Burmese Former Political Prisoner Dies in Tel Aviv

The Burmese national was an asylum seeker living in Tel Aviv. A look at the current state of affairs in regards to asylum seekers and refugees in Israel.

31 May 2005??

On Wednesday night, 18 May 2005, H., an asylum seeker from Burma, died when he fell from a roof in downtown Tel-Aviv in what seems to have been a suicide. He was a former political prisoner and a mental patient, probably suffering from the mistreatment he endured in a Burmese prison.

Recently, H. came to Physicians for Human Rights-Israel's Open Clinic in Tel Aviv and started treatment; however, he did not share his full story or mental problem with the volunteers, GP or the psychiatrist.
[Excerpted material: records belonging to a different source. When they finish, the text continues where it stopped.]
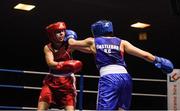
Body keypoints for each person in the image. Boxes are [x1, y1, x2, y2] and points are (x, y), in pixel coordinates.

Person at [66, 20, 174, 110]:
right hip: (125, 78)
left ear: (95, 31)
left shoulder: (92, 41)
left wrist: (69, 35)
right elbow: (145, 55)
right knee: (122, 109)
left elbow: (72, 43)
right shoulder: (122, 42)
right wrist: (159, 61)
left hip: (109, 79)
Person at [37, 21, 85, 111]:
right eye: (58, 32)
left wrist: (94, 47)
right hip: (51, 82)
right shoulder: (48, 47)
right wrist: (67, 64)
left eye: (63, 31)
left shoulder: (69, 45)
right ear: (52, 35)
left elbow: (85, 47)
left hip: (67, 83)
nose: (62, 34)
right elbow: (50, 63)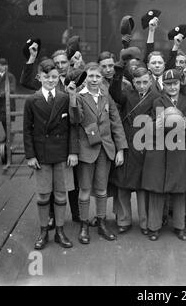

A question remains: had the state of Israel offered proper protection to asylum seekers, including specialist trauma screening and treatment, could H.’s life have been saved?

Asylum seekers in Israel number, at most, a few thousand. This is a very small number compared to that of western countries or to the number of documented and undocumented migrant workers in Israel. In spite of the relatively small number and Israel's historical obligation to the refugee convention, framed as a result of World War II, the state fails to supply basic protection to asylum seekers. The procedure for examining their application does not amount to basic standards of fairness.

Asylum seekers who pass the initial screening process, are given the right to work, but no social services, no health services, and nothing in terms of social assistance.

The ones who suffer the most are of course the weakest: the sick, the old, deserted minors, people with no working ability or devoid of community ties and trauma and torture victims.

We will probably never know whether H. could have been saved had proper health protection been given by the state. Other trauma victims remain. They come to our small and insufficiently equipped clinic have a long wait for a volunteer and eventually they have to buy the sometimes costly medicines themselves, if they have the money. If they cannot afford the medicine, they simply will not have it.

Cancer and HIV/AIDS patients are also at risk. Their medical situation can deteriorate and they might die untreated while waiting for the system to decide on their case, unless they arrive at the hospital at the final, sometimes too late, stage of "immediate life endangering emergency", according to the Israeli law.

Physicians for Human Rights-Israel urges the state of Israel to stand up to its commitment and obligations to asylum seekers and refugees. These obligations are not only rooted in law but also in the moral codes that society must follow. Asylum seekers and refugees, in many cases, are amongst the most weak and vulnerable groups. The state and society have the duty to protect them.